Todd Gamblin is a Computer Scientist in the Advanced Technology Office in Livermore Computing at Lawrence Livermore National Laboratory. His research focuses on scalable tools for measuring, analyzing, and visualizing parallel performance data. In addition to his research, Todd leads LLNL's DevRAMP (Reproducibility, Analysis, Monitoring, and Performance) team. He is the creator of Spack, a popular HPC package management tool, and he leads the Software Packaging Technologies area in the U.S. Exascale Computing Project. Todd has been at LLNL since 2008. He received the Early Career Research Award from the U.S. Department of Energy in 2014. He received Ph.D. and M.S. degrees in Computer Science from the University of North Carolina at Chapel Hill in 2009 and 2005, and his B.A. in Computer Science and Japanese from Williams College in 2002.
Elaine Raybourn is a social scientist in the Statistics and Human Systems Group (Applied Cognitive Science) at Sandia National Laboratories. Her research focuses on virtual teams, software developer productivity, and transmedia learning.
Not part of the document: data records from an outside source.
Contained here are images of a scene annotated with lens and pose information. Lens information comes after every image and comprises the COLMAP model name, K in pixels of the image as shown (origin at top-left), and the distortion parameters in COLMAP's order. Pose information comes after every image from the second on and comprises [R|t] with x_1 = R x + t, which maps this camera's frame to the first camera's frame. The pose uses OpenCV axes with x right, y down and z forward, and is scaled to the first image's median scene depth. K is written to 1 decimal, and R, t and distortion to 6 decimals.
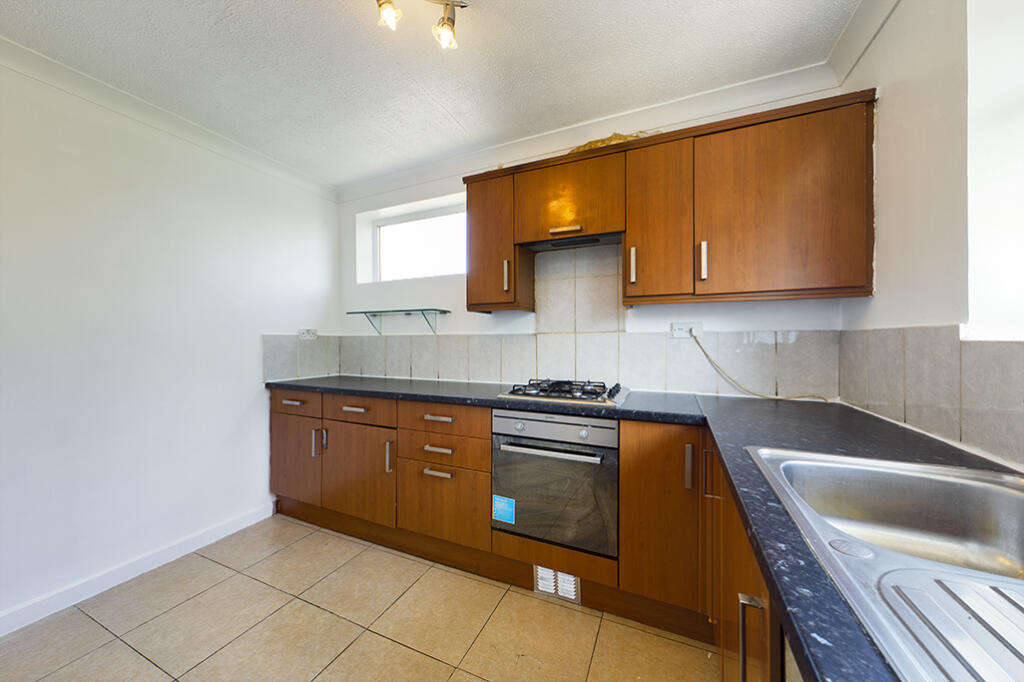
lens RADIAL K [[353.2, 0, 513.9], [0, 353.2, 340.4], [0, 0, 1]] dist [-0.013813, 0.000009]
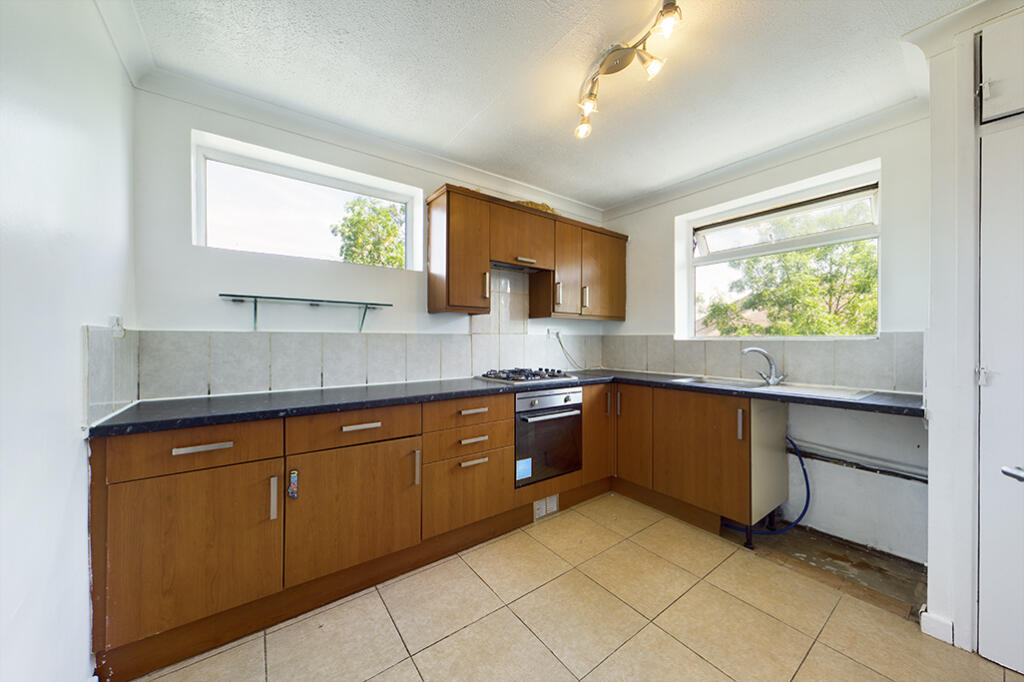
lens RADIAL K [[353.2, 0, 514.0], [0, 353.2, 339.7], [0, 0, 1]] dist [-0.013813, 0.000009]
pose [[0.494020, 0.001436, 0.869449, -1.019096], [-0.000848, 0.999999, -0.001169, 0.001720], [-0.869450, -0.000160, 0.494021, 0.330809]]
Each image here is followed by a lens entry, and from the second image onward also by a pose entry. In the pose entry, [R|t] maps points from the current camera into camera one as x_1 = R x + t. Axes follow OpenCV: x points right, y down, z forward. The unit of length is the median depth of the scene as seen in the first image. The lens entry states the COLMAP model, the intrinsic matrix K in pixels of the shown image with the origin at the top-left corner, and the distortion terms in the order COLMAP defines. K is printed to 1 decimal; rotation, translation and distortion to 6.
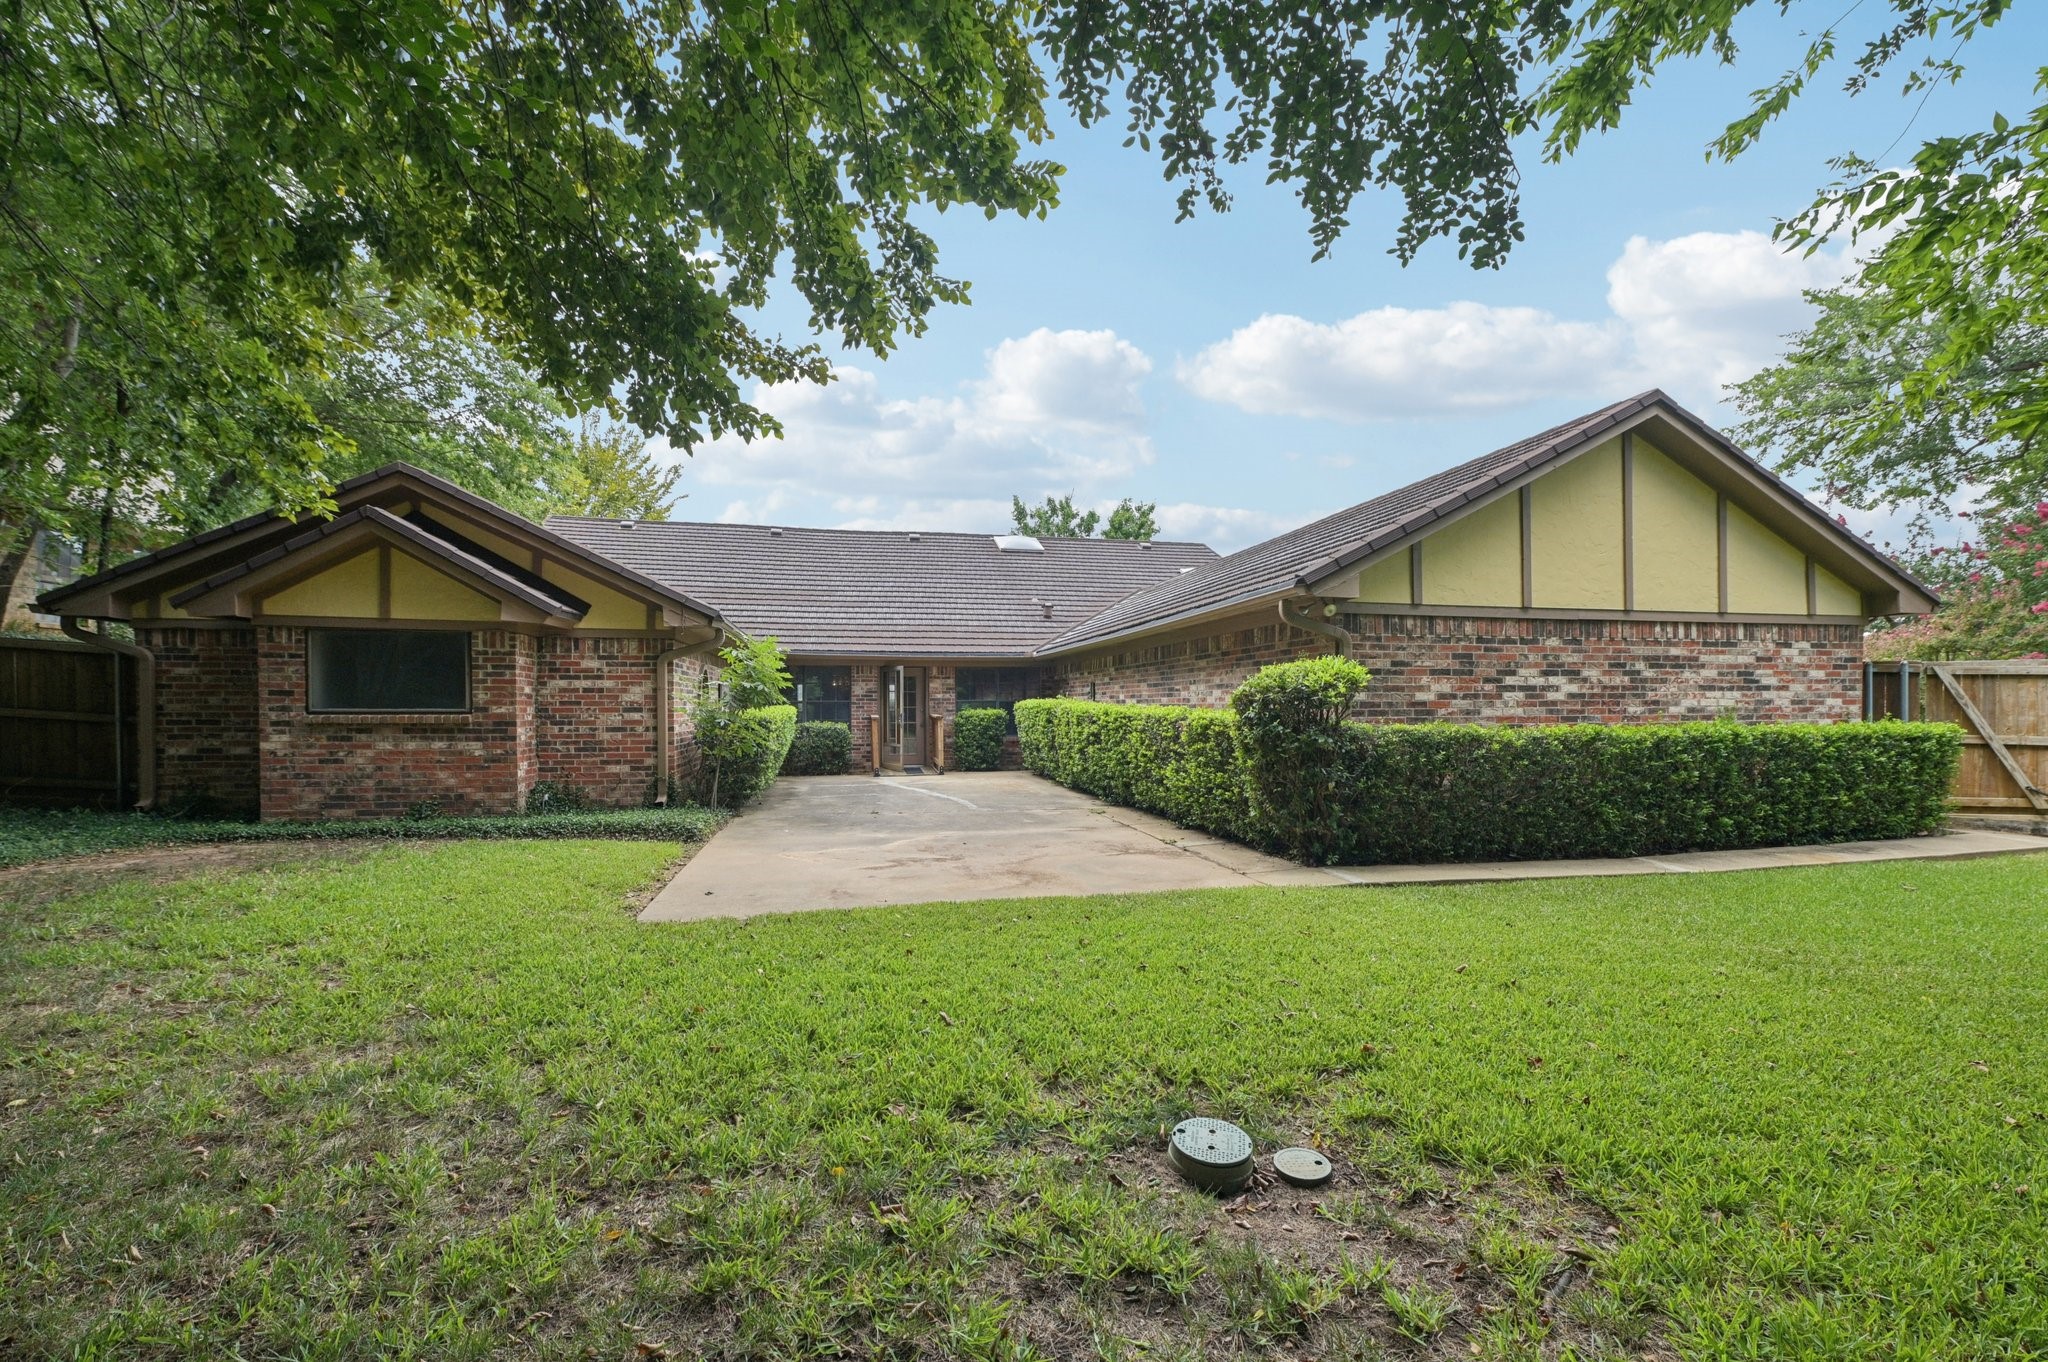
lens RADIAL K [[823.9, 0, 1046.4], [0, 823.9, 707.4], [0, 0, 1]] dist [-0.001914, -0.001047]
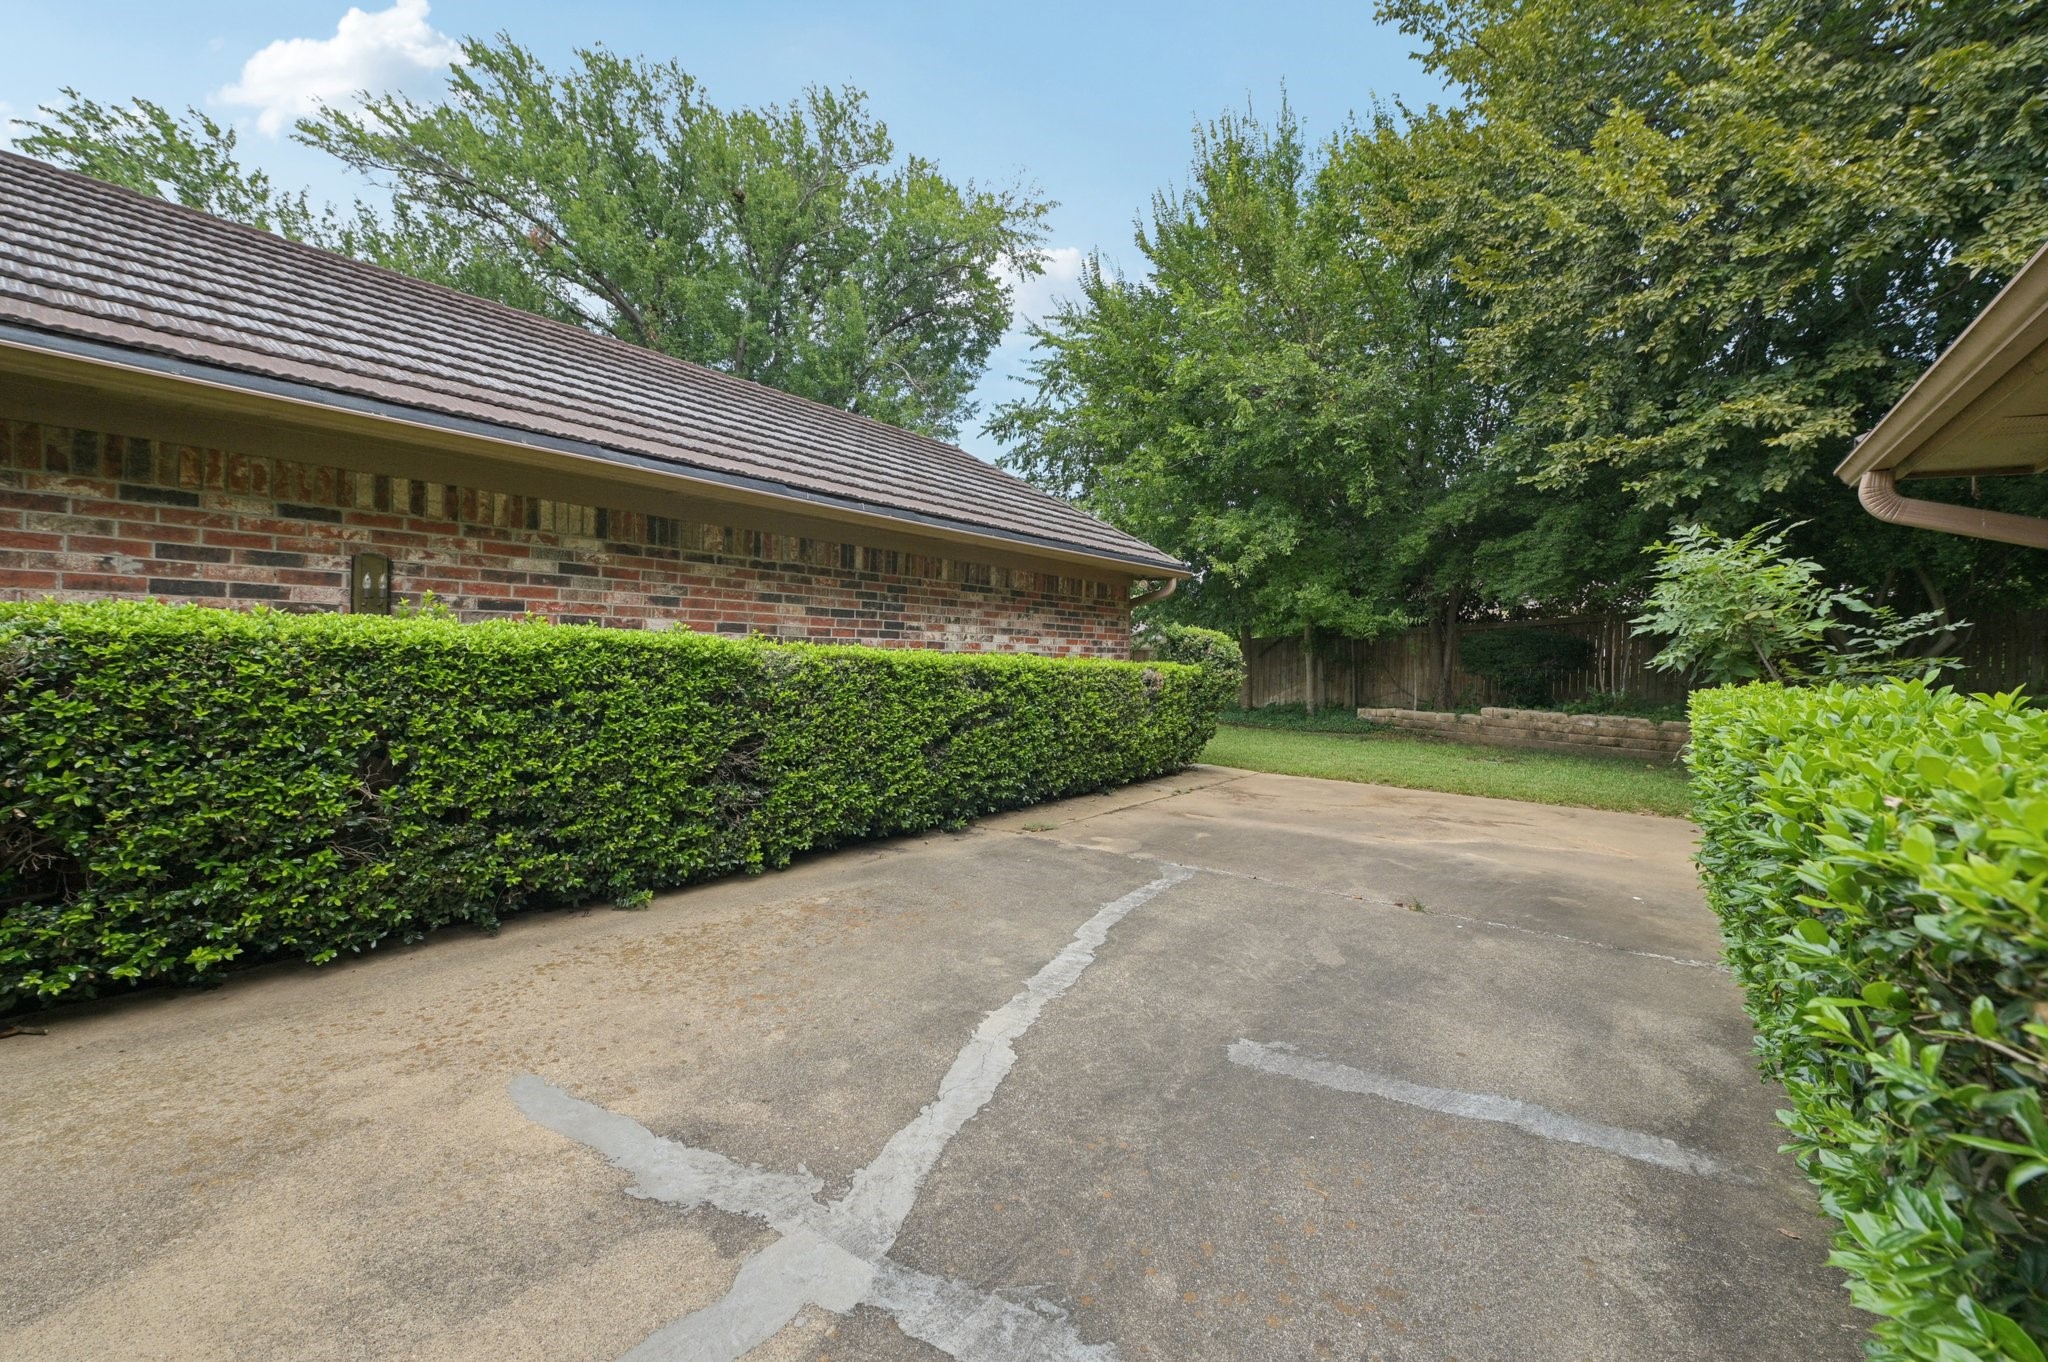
lens RADIAL K [[823.9, 0, 1017.3], [0, 823.9, 684.6], [0, 0, 1]] dist [-0.001914, -0.001047]
pose [[-0.616284, -0.048202, 0.786047, -0.515583], [-0.026096, 0.998827, 0.040790, -0.007184], [-0.787091, 0.004626, -0.616819, 1.741385]]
She has worked remotely for a combined total of 14 years while at Sandia National Laboratories: from the UK as a guest researcher at British Telecom Global Research and Development; Germany (Fraunhofer - FhG FIT) and France (French National Institute for Computer Science - INRIA) as a Fellow of the European Research Consortium in Informatics and Mathematics (ERCIM), and most recently from Orlando, Florida as Sandia's Institutional PI for Interoperable Design of Extreme-scale Application Software (IDEAS-ECP). She also leads the IDEAS Productivity project panel series on Strategies for Working Remotely.